Brief
Give the records again exactly as written. Leave out the pictures.

Supplied entries: Begin

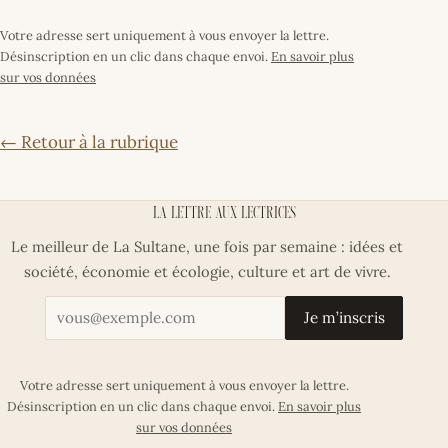
Votre adresse sert uniquement à vous envoyer la lettre.
Désinscription en un clic dans chaque envoi.
En savoir plus
sur vos données
← Retour à la rubrique
La lettre aux lectrices
Le meilleur de La Sultane, une fois par semaine : idées et
société, économie et écologie, culture et art de vivre.
Votre adresse email
Je m’inscris
Votre adresse sert uniquement à vous envoyer la lettre.
Désinscription en un clic dans chaque envoi.
En savoir plus
sur vos données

Supplied entries: End

Answer for this exercise
Votre adresse sert uniquement à vous envoyer la lettre.
Désinscription en un clic dans chaque envoi.
En savoir plus
sur vos données
← Retour à la rubrique
La lettre aux lectrices
Le meilleur de La Sultane, une fois par semaine : idées et
société, économie et écologie, culture et art de vivre.
Votre adresse email
Je m’inscris
Votre adresse sert uniquement à vous envoyer la lettre.
Désinscription en un clic dans chaque envoi.
En savoir plus
sur vos données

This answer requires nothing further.